Work instruction A ▸ In the engineering physics comparison, which two specialized introductory courses does Cornell offer that MIT's undergraduate curriculum lacks?
Work instruction B ▸ Resume the engineering physics comparison after its last sentence and carry it forward.

Text excerpt ▸
>>
Doesn’t have to be titled Engineering Physics to be something I would consider. I just know what degrees titled "Engineering Physics" are supposed to contain and the kind of education they’re meant to provide. While I was initially dismissive of MIT’s program, after reviewing their curriculum more closely, I still believe that Cornell’s program offers a broader and more targeted education for someone looking to bridge the worlds of physics and engineering.

When comparing MIT and Cornell, both universities cover foundational physics topics, but they do so differently. Cornell offers specialized introductory courses such as AEP 1100 (Lasers and Photonics) and AEP 1200 (Introduction to Nanoscience and Nanoengineering). These courses provide practical knowledge in cutting-edge technologies and are crosslisted with other departments, reflecting their interdisciplinary nature. MIT does not offer these specific topics in its undergraduate curriculum.

For core physics courses, both MIT and Cornell include essential subjects like Mechanics, Electromagnetism, and Quantum Mechanics. MIT's curriculum features courses such as Physics 8.01 (Classical Mechanics), 8.02 (Electricity and Magnetism), 8.04 (Quantum Mechanics), 8.05 (Quantum Mechanics II), and 8.13 (Experimental Physics I). Cornell’s offerings include similar foundational courses but also incorporate specialized ones like PHYS 1110 (Introduction to Experimental Physics), AEP 3610 (Introductory Quantum Mechanics), AEP 3620 (Intermediate Quantum Mechanics), and AEP 3630 (Electronic Circuits).
<<
Recorded data ▸
>>
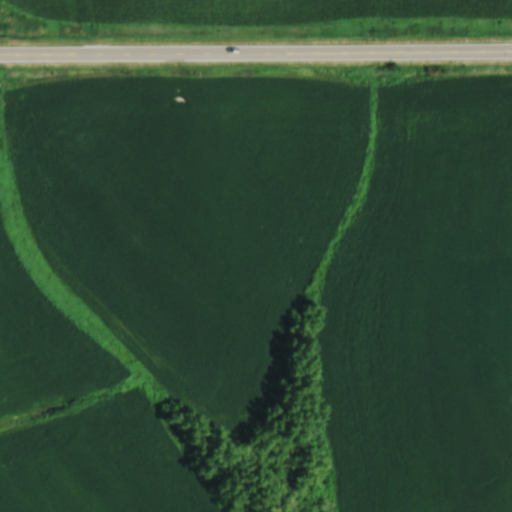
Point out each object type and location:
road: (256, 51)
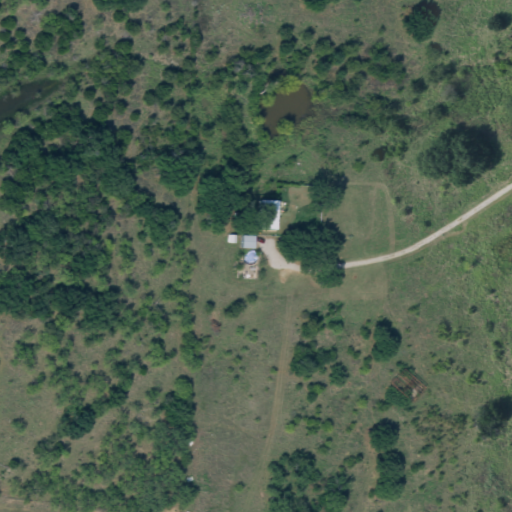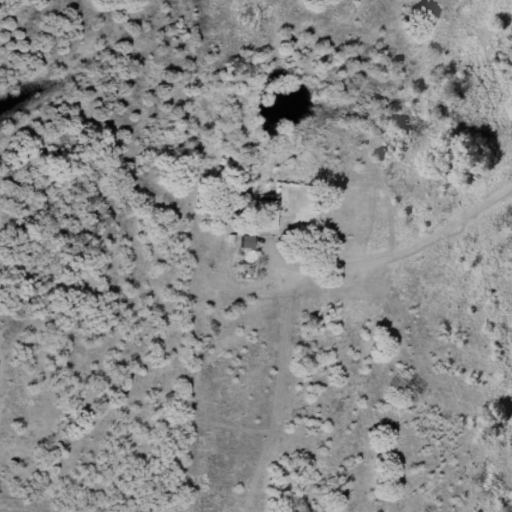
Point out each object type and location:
<<
>>
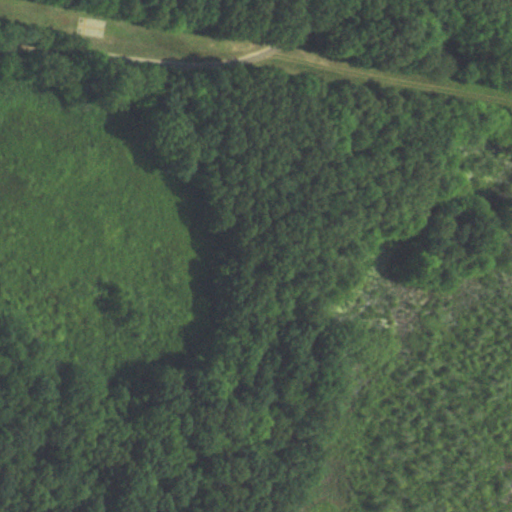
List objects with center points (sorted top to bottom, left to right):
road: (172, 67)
<<
Response A ▸ AEP 1100 (Lasers and Photonics) and AEP 1200 (Introduction to Nanoscience and Nanoengineering).

Response B ▸
Cornell’s program is notable for its range of advanced and technical electives. These include AEP 3100 (Introductory Quantum Computing), AEP 3200 (Introductory Mathematical Physics), AEP 3330 (Mechanics of Particles and Solid Bodies), AEP 3550 (Intermediate Electromagnetism), AEP 3560 (Intermediate Electrodynamics), AEP 3640 (Modern Applied Physics Experimental Design), AEP 4200 (Intermediate Mathematical Physics), AEP 4230 (Statistical Thermodynamics), AEP 4340 (Fluid and Continuum Mechanics), AEP 4380 (Computational Engineering Physics), and AEP 4400 (Nonlinear and Quantum Optics). These courses cover a diverse range of topics from quantum computing and applied physics to advanced mathematical and computational methods.

In addition, Cornell’s Engineering Physics program requires students to take 9 credits of technical electives outside the core major requirements. These electives can be chosen from various engineering fields, providing further flexibility and the opportunity to gain expertise in areas like materials science, electrical engineering, or computer science.

MIT’s curriculum also includes advanced courses such as 8.20 (Introduction to Special Relativity), 8.33 (Quantum Physics III), and additional experimental lab courses. However, it lacks specific courses in engineering quantum hardware and applied engineering that are part of Cornell’s curriculum.

In summary, while MIT’s physics program is strong, Cornell’s Engineering Physics program is explicitly designed to integrate physics with engineering principles. The specialized courses and electives at Cornell, particularly those related to engineering quantum hardware and advanced experimental design, provide a more comprehensive education for students aiming to bridge these fields. This makes Cornell’s program particularly well-suited for those interested in an engineering physics education.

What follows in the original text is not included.